部屋にひきこもる時間も減ってきたし、外に出るようにもなりました。
ですが…」
母親は言葉をつまらせてしまった。
私は母親が次の言葉を発するまで黙っていた。
しばらくして母親は間をおいてから話を続けた。
「ですが最近…夜中に突然起きて、家の中を歩き回っているんです」
私は思わず言葉を失ってしまった。
言われていることがすんなり頭の中に入ってはこなかった。
「この前の夜中に物音がしたんで、なにかと思って音のする方へ行ったんです。
そしたらサキがいて…なにをしているのかわからないのですが…。
それでサキに声をかけながら近寄ると、あの子の全身が泥だらけで…
私…びっくりしちゃって…」
母親の目にうっすらと涙がうかんでいた。
「あの子は私たちとは一緒に眠らずに自分の部屋で眠ってしまうし、
家の中を歩きまわる時間は不特定ですし…それに、毎日ではないようなんです。
私も毎日、一晩中起きていられなくて…。
あの子が夜中に一体何をやっているのか全然見当もつかなくて…
翌朝、本人に聞いても覚えてないっていうんです」
ここ数日の間にそんなことが起こっているなんて…想像もしていなかった。
サキちゃんはこの三ヶ月の間に、順調に回復している兆しがみえていたのに…。
私はショックを隠せなかった。
「…一種の夢遊病ですね。
この場合、夜中起きることを無理に妨げてしまうと精神的に負担をかけてしまうので、
しばらく様子をみましょう。
私の方も夢遊病について、他のカウンセラーに対処法を聞いてみるので…」
私は前を見失いそうになりながらも、母親にそういった。
きっと一番つらい状況にたたされているのは、サキちゃんの母親であるこの人だ。
「すみません。ありがとうございます」
母親の背が自然と丸まっていて、影を落としているように見えた。
「いえ、お母さんの方も心配でしょうが、あまり気を落とさないように…」
こういう時こそ、母親に忍耐強くなってもらわなければ困る。
母親が崩れてしまって、そのまま子供も共倒れする危険性があるからだ。
夢遊病――…
夢中遊行症ともいう。
眠っているうちに起き出し、何らかの行為をして再び眠ってしまい、
あとでその行為について全く記憶していないこと。
神経症的な葛藤があって、それに対する反応として起こることが多い。
サキちゃんは今、こんな状態である。
一体どうすればいいのだろう…。
「なに難しい顔してんだよ?」
仕事帰り、ヨウと歩いていると彼が顔をのぞきこんできた。
「え…あ、ごめん。
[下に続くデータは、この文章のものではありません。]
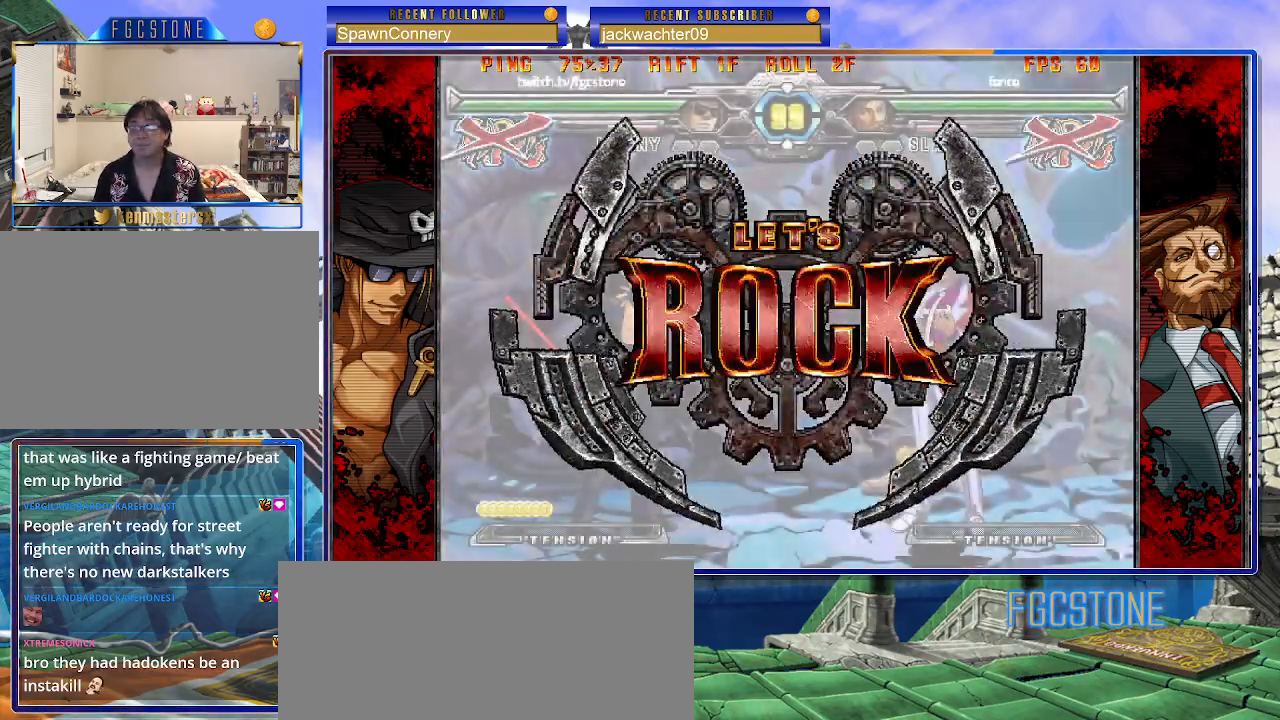
{"buttons": [], "left_stick": "right", "events": [[467, "left_stick", "right"]]}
ちょっと考えゴト…」
「仕事のこと?」
「うん…」
「…ちょっとそこに座ろうか」
ヨウはそう言うと、私を近くのベンチに導いた。
「どした?」
「えと…私の担当してる『サキちゃん』っていう女の子がいるんだけど…」
「あぁ、あの小学生の子ね」
私はサキちゃんとよく一緒にいたり、
サキちゃんの話を彼にしたりすることもあるので、
彼はすぐにサキちゃんのことがすぐにわかった。
「実は最近、夢遊病になったらしくて…
どうしたらいいのか考えていたの」
「夢遊病か…難しいな。
で?彼女は起きて何をしてるの?」
「それがわからないらしいの…
全身泥だらけらしいんだけど…」
「泥だらけってことは、庭かなんかにでて何かやっているんだろうな」
「うん…」
しばらくの沈黙。
「みんなで遊びたいとかいう思いがあるんじゃないか?
たとえば、公園で砂いじりとか…さ。だから泥だらけとか。
夢遊病って、自分がやりたいこととかが反映されることが多いから、
まずサキちゃんが何をやりたいとか気になっているのか、
つきとめる必要があるんじゃないのか?」
ヨウは足を組み、それと同時に腕も組んでいった。
「そう…ね。やっぱり根底をつきとめないとね。
母親に頼んで、家に泊まらせてもらうことにする。
それでサキちゃんの様子をみることにする」
「そうだな。それがいいんじゃないか?」
「いつもありがとう、ヨウ」
「いいえ、どういたしまして」
そう言って、お互い強く抱きしめあった。
「サキちゃんのことが一段落したら、気晴らしにどっかいこ。
最近仕事ばっかだろ?」
ヨウが耳元でささやいた。
私は「うん」と、静かに答えた。
ヨウは私から少し体を離し、顔を近づけてきた。
そして私たちは長いキスをした。